One of the most powerful themes throughout The Sopranos is that once you are in/expose yourself to the mob life, whether by choice, birth, marriage, or even association, your life is never the same, and you can never be totally free of it.


Interesting post, lawdog. But isn't this a case where Tony deserves a little bit of a break? I mean, the crisis at hand was to get AJ among the living, to end this suicide talk. If I'm Tony, I'd also prefer my kid to get a lap dance than to sit around ruminating about, "What is the point?" and contemplating suicide.

I agree -- the long-term effect of this intervention on Tony's behalf may turn out to be AJ's undoing, but he's probably not even thinking of that. I also wonder if Tony even views the college boys as being headed toward Mob Life. Taking a few bets from your classmates -- what's abnormal about that (in Tony's view?)

Re: Tony's Therapy: Lost Cause or Imminent Breakthrough?

#19
chaseisgod wrote:Interesting post, lawdog. But isn't this a case where Tony deserves a little bit of a break? I mean, the crisis at hand was to get AJ among the living, to end this suicide talk. If I'm Tony, I'd also prefer my kid to get a lap dance than to sit around ruminating about, "What is the point?" and contemplating suicide.

I agree -- the long-term effect of this intervention on Tony's behalf may turn out to be AJ's undoing, but he's probably not even thinking of that. I also wonder if Tony even views the college boys as being headed toward Mob Life. Taking a few bets from your classmates -- what's abnormal about that (in Tony's view?)


That's the whole point...Tony is totally oblivious to the fact that what the two Jasons are doing is not "normal" or to be admired/emulated anywhere outside mob offspring because he himself is such a product of that environment.

I do give Tony credit/a break for the short-term good parenting move of getting AJ out and about and out of "the fetus position", which would be admirable under normal familial circumstances, or if Tony encouraged him to go hang with legit peers. Notice Carmella's gripe about Tony's suggestion/result is that AJ is underage drinking in a strip club, standard suburban Mom worries, which Tony rebuffs pretty easily. She has no idea, presumably, of what the Jasons are into, but Tony clearly does, and he completely overlooks/fails to comprehend the potential long-term effects on AJ because what they are into does seem "normal" on Tony's sliding scale of moral relativism.

I'm sure the potential consequence of pushing AJ this way is lost on Tony at this point, but it does set in motion an association that Tony has long avoided for AJ. It will be very interesting to see how far this storyline goes for both characters.

Re: Tony's Therapy: Lost Cause or Imminent Breakthrough?

#20
FlyOnMelfisWall wrote:T
This begs the question: Why should TONY remaining in therapy have anything to do with AJ's potential for suicide unless Tony feels that his own personal behavior/change will influence his son's state of mind and future?

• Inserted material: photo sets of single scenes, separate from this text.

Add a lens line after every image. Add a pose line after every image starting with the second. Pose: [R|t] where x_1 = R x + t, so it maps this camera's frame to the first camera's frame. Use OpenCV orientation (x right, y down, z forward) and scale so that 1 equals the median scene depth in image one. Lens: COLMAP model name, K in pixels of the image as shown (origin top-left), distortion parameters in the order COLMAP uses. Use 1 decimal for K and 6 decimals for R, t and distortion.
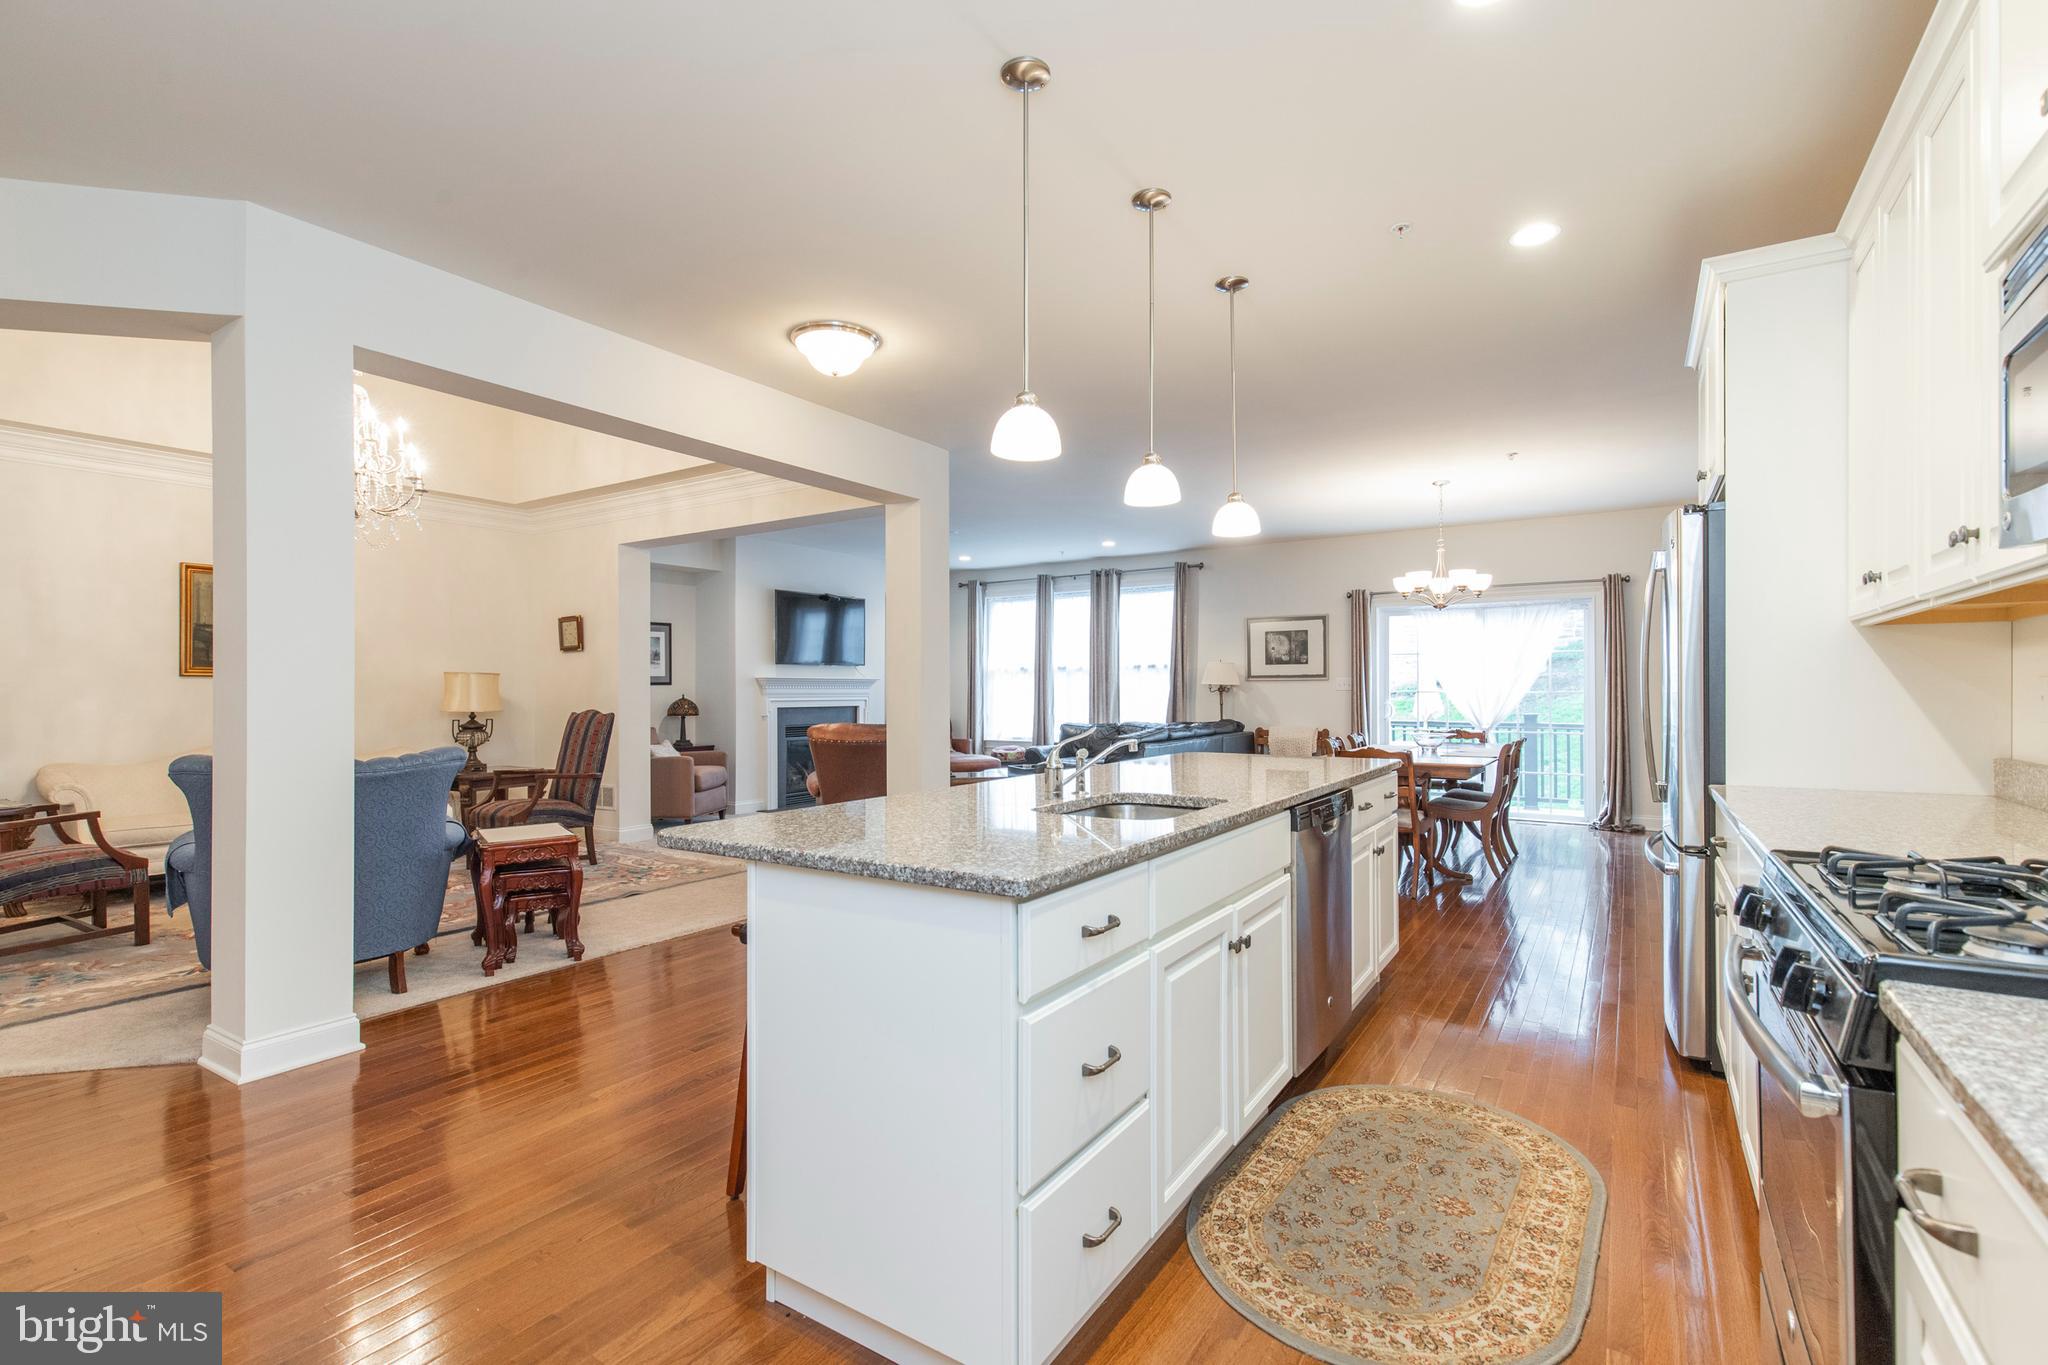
lens RADIAL K [[926.7, 0, 1041.1], [0, 926.7, 686.0], [0, 0, 1]] dist [0.003533, 0.000272]
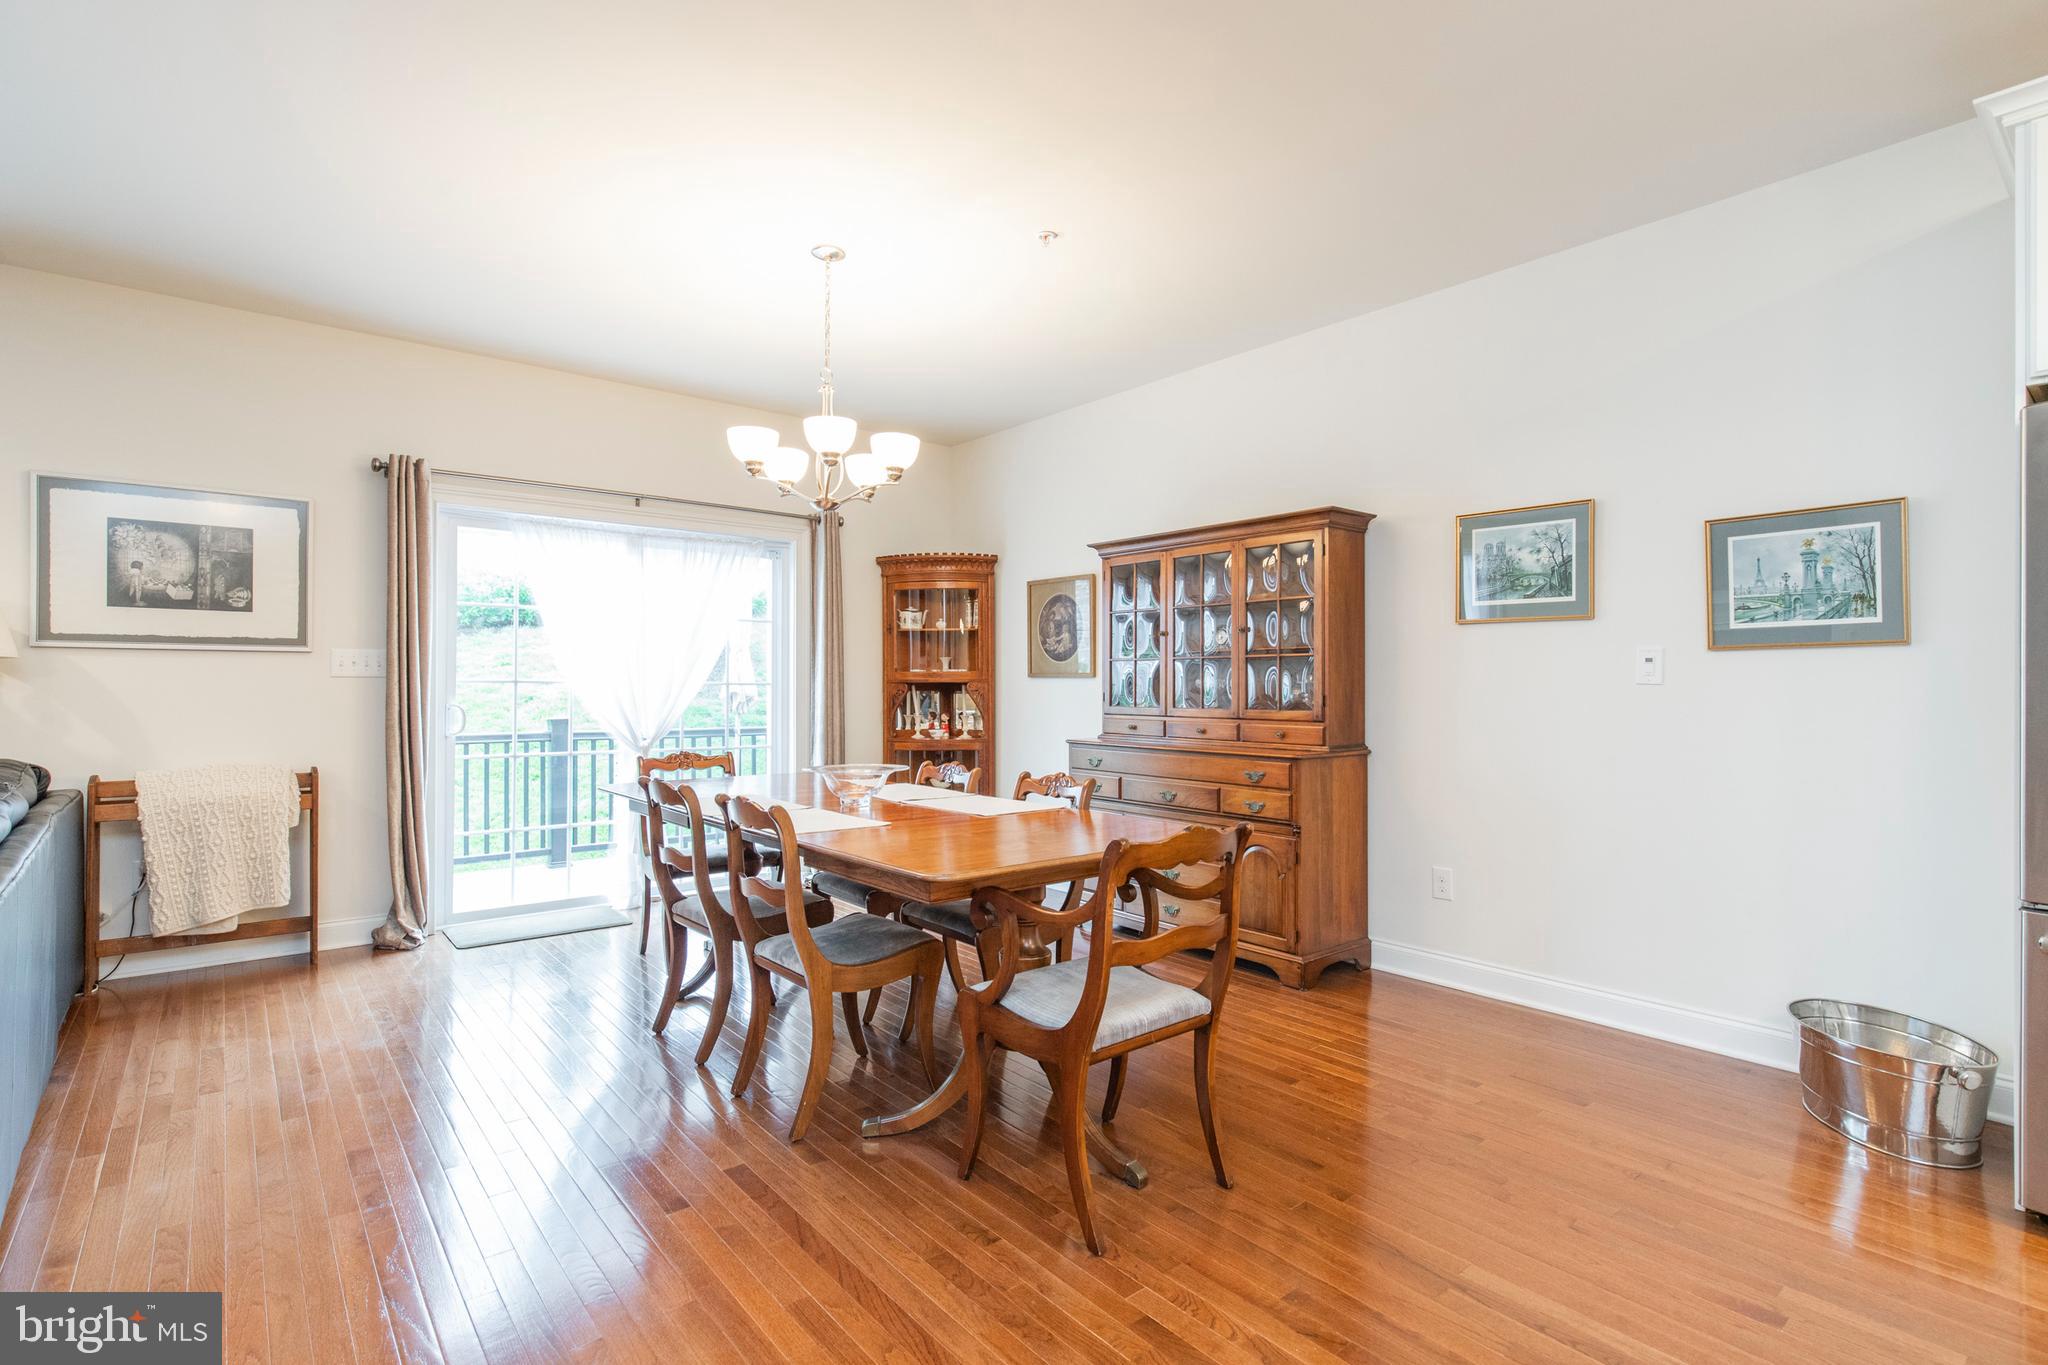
lens RADIAL K [[982.2, 0, 1034.8], [0, 982.2, 681.4], [0, 0, 1]] dist [-0.000966, 0.001136]
pose [[0.310764, 0.008016, 0.950453, -0.018120], [-0.009308, 0.999942, -0.005391, 0.006234], [-0.950442, -0.007172, 0.310820, 0.539012]]
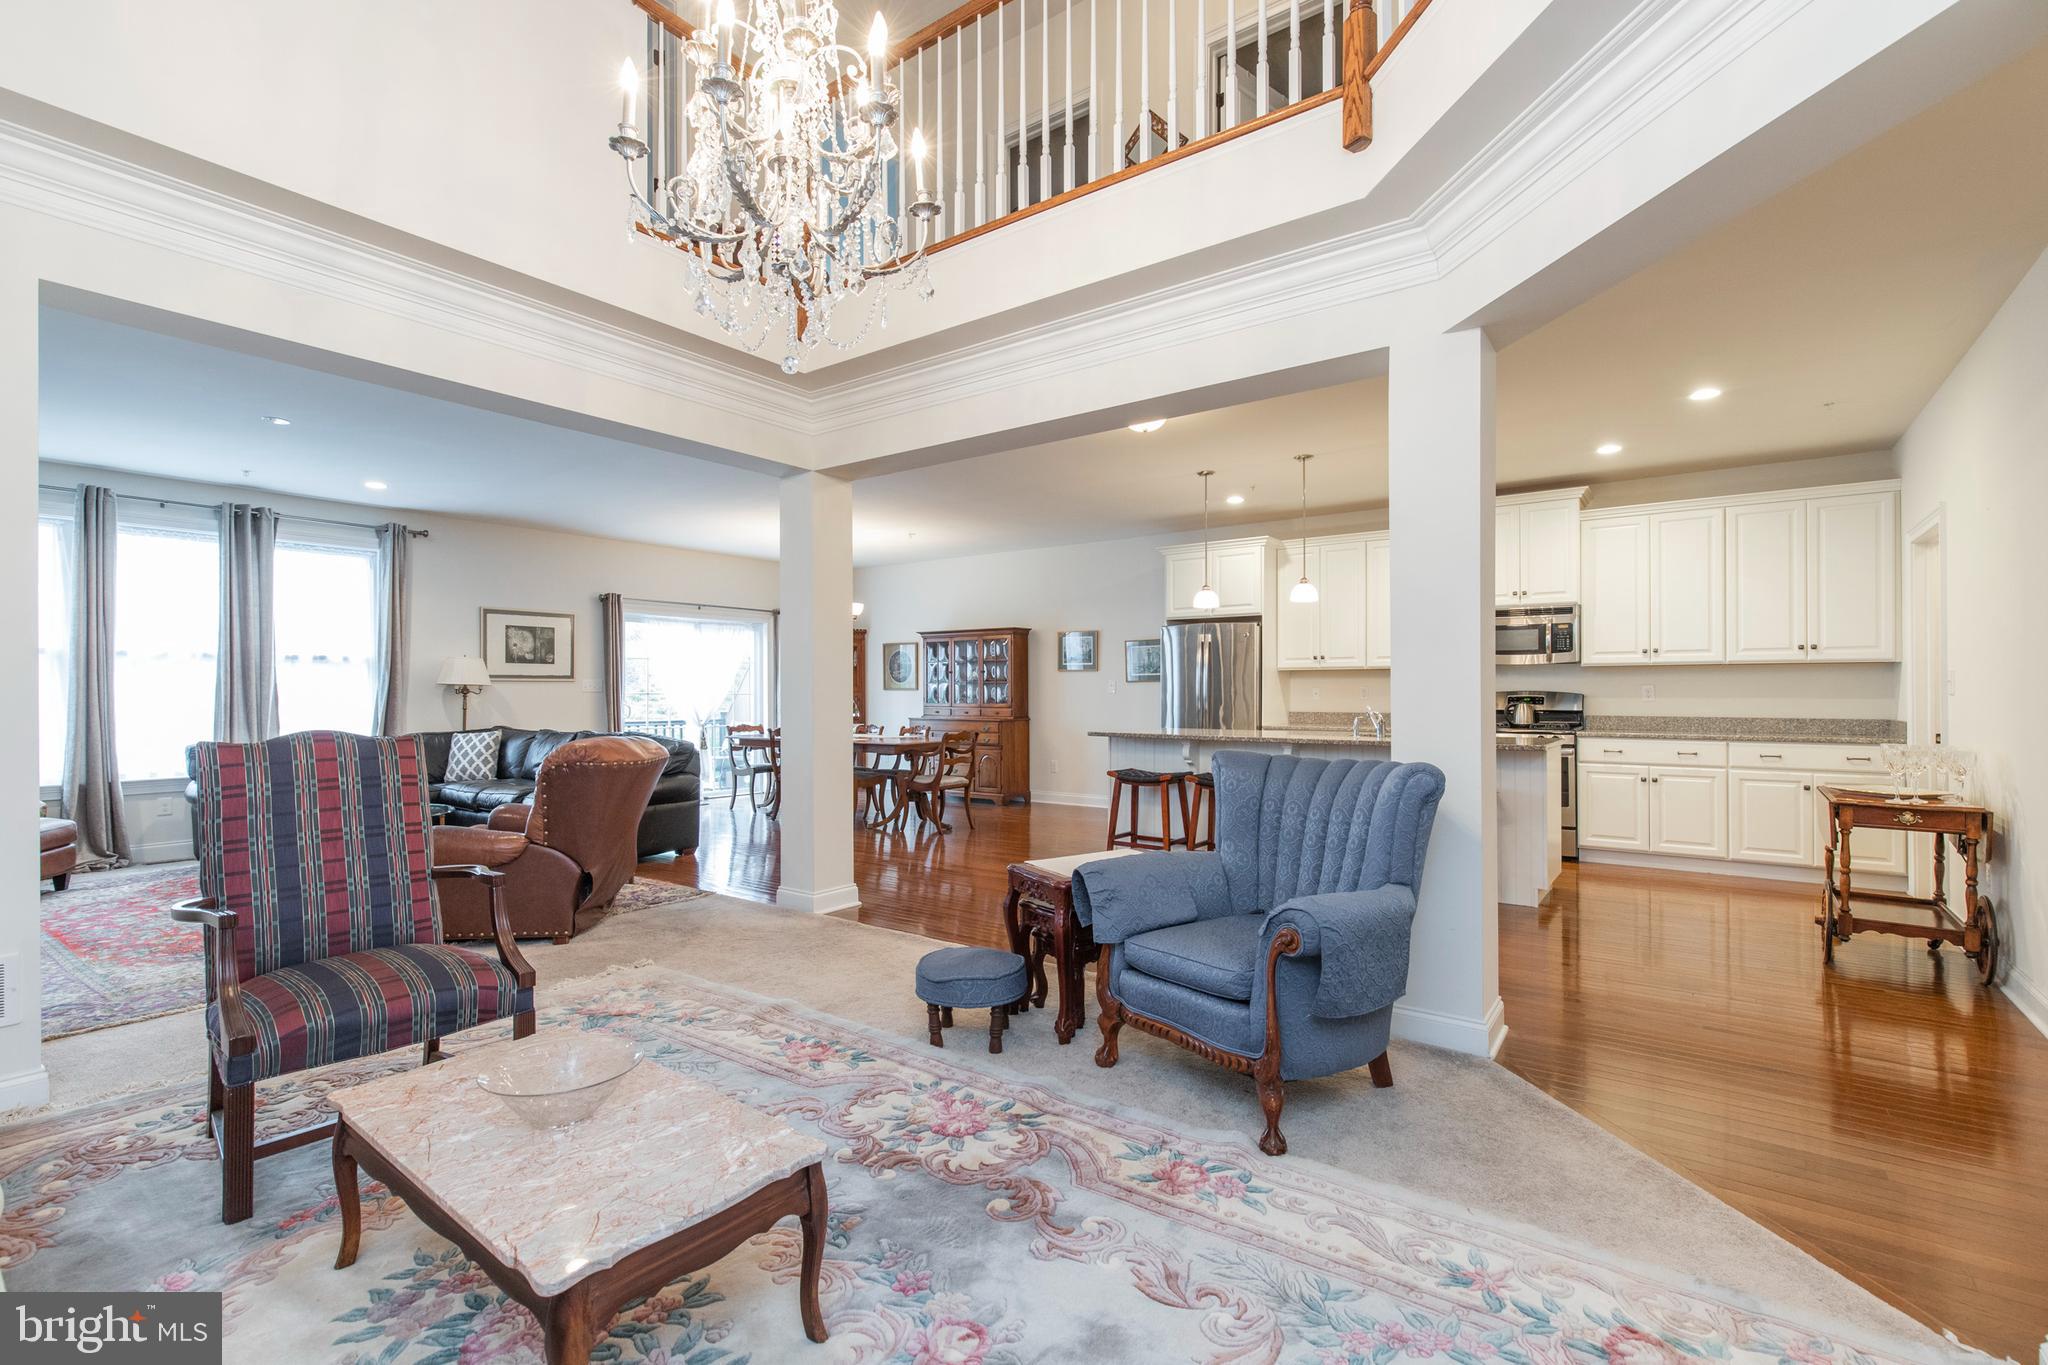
lens RADIAL K [[897.5, 0, 1054.2], [0, 897.5, 681.1], [0, 0, 1]] dist [-0.001672, -0.000326]
pose [[0.056868, 0.014590, 0.998275, -0.597633], [-0.004381, 0.999887, -0.014364, 0.004677], [-0.998372, -0.003557, 0.056925, 0.445317]]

I could be oversimplifying things, but I got the distinct impression that Tony's decision not to quit therapy (at least for this week) had to do with his own bad feelings about AJ's situation, not some benevolent concern for AJ's future. It seemed like an immediate present-tense selfish need to be catered to, just like everything else Tony does. Tony remaining in therapy doesn't really have anything to do with AJ's potential for suicide, but seeing his son in pain and feeling guilty about it from a genetic perspective puts Tony in a dangerous place, emotionally, and he's staying in therapy (as I said, for NOW), to put a band-aid on the current gaping wound.

I don't think Tony feels his personal behavior or potential to change has any bearing on AJ's future. In at least that sense, because it's convenient for him, Tony sees that as a question of free will.